项目摘要 胶质母细胞瘤（GBM）是成人中最致命的脑癌形式。GBM患者的中位生存期为 仅在初次诊断后约14-16个月。基因组分析将GBM分为不同的亚组， 这是由核心信号通路的特定基因改变驱动的。然而，靶向治疗，如 作为针对受体酪氨酸激酶信号传导的疗法，在临床上已经失败。肿瘤细胞遗传异质性 是这次失败的主要原因之一。相比之下，GBM的肿瘤微环境（TME）在遗传上是 稳定，被认为是有前途的治疗靶点。肿瘤相关小胶质细胞和巨噬细胞 TAM是TME中最丰富的细胞群，占GBM中总细胞的50 肿瘤块我们最近的研究表明，昼夜节律调节因子CLOCK/BMAL 1是一种癌基因， GBM在神经胶质瘤干细胞（GSC）中高度表达，其作用是通过增加GSC的自我更新， 代谢作用，并通过上调趋化因子嗅觉调节素样3（OLFML 3）将小胶质细胞招募到TME中 表达（Chen等人，Cancer Discovery，2020）。

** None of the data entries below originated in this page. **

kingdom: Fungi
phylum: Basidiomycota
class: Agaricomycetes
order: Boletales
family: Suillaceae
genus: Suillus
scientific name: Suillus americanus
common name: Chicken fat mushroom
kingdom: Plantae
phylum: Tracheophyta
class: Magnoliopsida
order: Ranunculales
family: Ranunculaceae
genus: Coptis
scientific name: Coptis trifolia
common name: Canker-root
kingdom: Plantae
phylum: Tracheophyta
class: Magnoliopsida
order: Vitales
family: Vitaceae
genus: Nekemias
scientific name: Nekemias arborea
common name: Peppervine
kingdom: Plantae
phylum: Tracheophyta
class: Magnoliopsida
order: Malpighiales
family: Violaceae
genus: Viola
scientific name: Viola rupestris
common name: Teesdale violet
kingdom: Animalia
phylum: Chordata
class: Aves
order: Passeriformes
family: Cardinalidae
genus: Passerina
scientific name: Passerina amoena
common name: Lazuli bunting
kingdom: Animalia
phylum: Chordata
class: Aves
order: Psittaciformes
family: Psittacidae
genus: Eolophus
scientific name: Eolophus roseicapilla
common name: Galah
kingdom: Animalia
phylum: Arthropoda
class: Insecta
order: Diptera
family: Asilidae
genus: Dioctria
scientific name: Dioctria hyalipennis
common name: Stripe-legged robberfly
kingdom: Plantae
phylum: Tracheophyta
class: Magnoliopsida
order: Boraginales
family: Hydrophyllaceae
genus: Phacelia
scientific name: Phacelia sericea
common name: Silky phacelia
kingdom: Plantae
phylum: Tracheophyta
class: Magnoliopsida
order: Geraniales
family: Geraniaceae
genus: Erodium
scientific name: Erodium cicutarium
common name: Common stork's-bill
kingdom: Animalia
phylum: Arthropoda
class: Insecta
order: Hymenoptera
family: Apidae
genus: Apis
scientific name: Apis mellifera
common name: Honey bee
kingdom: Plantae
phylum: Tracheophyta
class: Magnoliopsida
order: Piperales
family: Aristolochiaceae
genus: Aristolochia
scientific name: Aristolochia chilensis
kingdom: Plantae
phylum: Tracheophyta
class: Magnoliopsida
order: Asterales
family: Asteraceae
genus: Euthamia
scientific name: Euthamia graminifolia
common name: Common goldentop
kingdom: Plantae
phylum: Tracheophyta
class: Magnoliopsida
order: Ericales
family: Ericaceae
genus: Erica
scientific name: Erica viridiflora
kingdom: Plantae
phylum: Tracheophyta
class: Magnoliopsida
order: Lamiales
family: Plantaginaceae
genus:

然而，OLFML 3如何在分子水平上 触发小胶质细胞浸润以及小胶质细胞如何影响免疫抑制和免疫治疗 尚未确定。因此，我们在这项研究中的总体目标是解决这一知识差距， 将开发针对小胶质细胞治疗GBM的潜在治疗策略。为了实现这些目标，我们 提出三个具体目标。在目标1中，我们将鉴定小胶质细胞中的OLFML 3传感器/受体或结合蛋白， 并确定其在CLOCK/BMAL 1高GBM中介导OLFML 3诱导的小胶质细胞浸润中的作用。在Aim中 2，我们将确定负责OLFML 1诱导的小胶质细胞的关键细胞内通路， 迁移和GBM进展。在目标3中，我们将研究抑制小胶质细胞浸润是否可以 逆转GBM对免疫疗法的原发性耐药性，从而开发新的治疗策略， 用免疫检查点抑制剂抑制小胶质细胞浸润。我们建议采用综合战略 结合获得和丧失功能的方法，在体外和体内系统，以及蛋白质组学和 转录组学分析以测试每个目标。总之，这个项目将揭示小胶质细胞的新机制， 并揭示了新GBM免疫策略。